Длинно вдохнул, задержал дыхание, перевел взгляд на огонь в камине и медленно выдохнул.

– Знаешь, подавляющее большинство современных людей не готовы к борьбе за жизнь, к борьбе за выживание, – проговорил Ян, и Марианна, всей душой, всеми устремлениями настроенная на него, почувствовала в изменившейся интонации, в том, как расслабилось его тело, что он отпустил что-то в себе, нечто невероятно важное, глубоко личное, принадлежавшее только ему, то, что держал закрытым все эти годы.

Отпустил ради нее и ради себя. И что-то непростое происходило в этот момент между ними, что-то свыше, недоступное обычному пониманию вело их, соединяя этим его откровением…

– Для настоящей борьбы за жизнь требуется как минимум крепкий инстинкт самосохранения, основанный на прокачанных базовых инстинктах, мощное самообладание, которое позволяет нормально думать в критической ситуации, и умение не поддаваться панике. Все это давно выбито и нивелировано в современном цивилизованном обществе. Но кроме этих базовых пунктов не менее важна еще и внутренняя установка не быть жертвой, – продолжая смотреть в камин, начал свой рассказ Ян. – Мне было не просто страшно, я пережил нечеловеческий, смертельный ужас. – Он снова глубоко вдохнул, медленно выдохнул, посмотрел на Марьяну и признался: – И в какой-то момент я все-таки умер.


Когда Ян пришел в сознание, то сначала ничего не понял. Темно до абсолютной черноты и нереально тихо – это первые ощущения, которые он воспринял разумом. Попробовал дернуться-двинуться, раз, другой, и так, и эдак, но ничего не получилось. Вот тогда-то его и накрыло. В памяти выскочила яркая, четкая картинка: где и почему он оказался. И Ян с абсолютной ясностью понял, что погребен заживо в самом что ни на есть буквальном смысле этого понятия – зажат, впаян в спрессованную толщу снега, не может вдохнуть забитыми снежными пробками ртом и носом, не может двигаться и ничего не видит. И вдруг откуда-то из нутра поднялась нереальная черная, убийственная муть дикой, безумной паники, полностью поглотив его разум.

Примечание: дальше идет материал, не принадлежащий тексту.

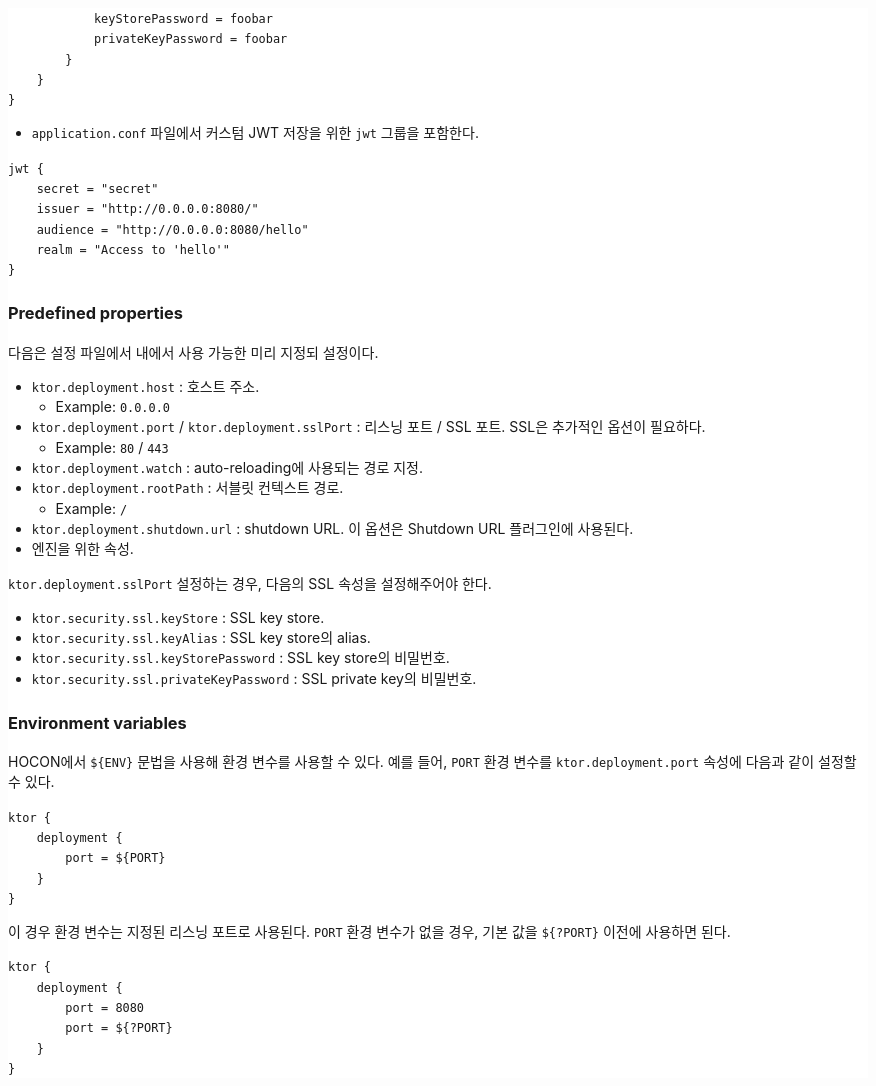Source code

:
 ```
            keyStorePassword = foobar
            privateKeyPassword = foobar
        }
    }
}
```

- `application.conf` 파일에서 커스텀 JWT 저장을 위한 `jwt` 그룹을 포함한다.

```
jwt {
    secret = "secret"
    issuer = "http://0.0.0.0:8080/"
    audience = "http://0.0.0.0:8080/hello"
    realm = "Access to 'hello'"
}
```

### **Predefined properties**

다음은 설정 파일에서 내에서 사용 가능한 미리 지정되 설정이다.

- `ktor.deployment.host` : 호스트 주소.
    - Example: `0.0.0.0`
- `ktor.deployment.port` / `ktor.deployment.sslPort` : 리스닝 포트 / SSL 포트. SSL은 추가적인 옵션이 필요하다.
    - Example: `80` / `443`
- `ktor.deployment.watch` : auto-reloading에 사용되는 경로 지정.
- `ktor.deployment.rootPath` : 서블릿 컨텍스트 경로.
    - Example: `/`
- `ktor.deployment.shutdown.url` : shutdown URL. 이 옵션은 Shutdown URL 플러그인에 사용된다.
- 엔진을 위한 속성.

`ktor.deployment.sslPort` 설정하는 경우, 다음의 SSL 속성을 설정해주어야 한다.

- `ktor.security.ssl.keyStore` : SSL key store.
- `ktor.security.ssl.keyAlias` : SSL key store의 alias.
- `ktor.security.ssl.keyStorePassword` : SSL key store의 비밀번호.
- `ktor.security.ssl.privateKeyPassword` : SSL private key의 비밀번호.

### **Environment variables**

HOCON에서 `${ENV}` 문법을 사용해 환경 변수를 사용할 수 있다. 예를 들어, `PORT` 환경 변수를 `ktor.deployment.port` 속성에 다음과 같이 설정할 수 있다.

```
ktor {
    deployment {
        port = ${PORT}
    }
}
```

이 경우 환경 변수는 지정된 리스닝 포트로 사용된다. `PORT` 환경 변수가 없을 경우, 기본 값을 `${?PORT}` 이전에 사용하면 된다.

```
ktor {
    deployment {
        port = 8080
        port = ${?PORT}
    }
}
```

Он утробно, по-звериному орал, выталкивая криком снежную пробку изо рта, выл, скулил, плакал, с какой-то яростной нечеловеческой силой рвался, безумно бился за свою жизнь всем телом, всем своим существом – дергая руками-ногами, пытаясь вырваться из сковавших его снежных тисков могилы. И провалился в беспамятство, отдав затопившей его панике все оставшиеся силы.

Сколько он был без сознания, Ян не мог бы определить, но через какое-то время очнулся, чувствуя себя уже несколько иначе. Видимо, то безумие страха, что он пережил, сожгло в нем какие-то психические предохранители, что ли, но в этот раз, снова проверив все чувства на предмет наличия – зрение, слух, дыхание и подвижность – и обнаружив практически полное их отсутствие, Стаховский каким-то невероятным волевым образом сумел подавить в себе опять накатывающую и готовую пожрать его целиком волну панической атаки. Совладал с ней, словно кобру поймал за горло уже в ее стремительном броске и держал на вытянутой руке – сильную, бьющуюся, готовую в любой момент вырваться и нанести смертельный укус.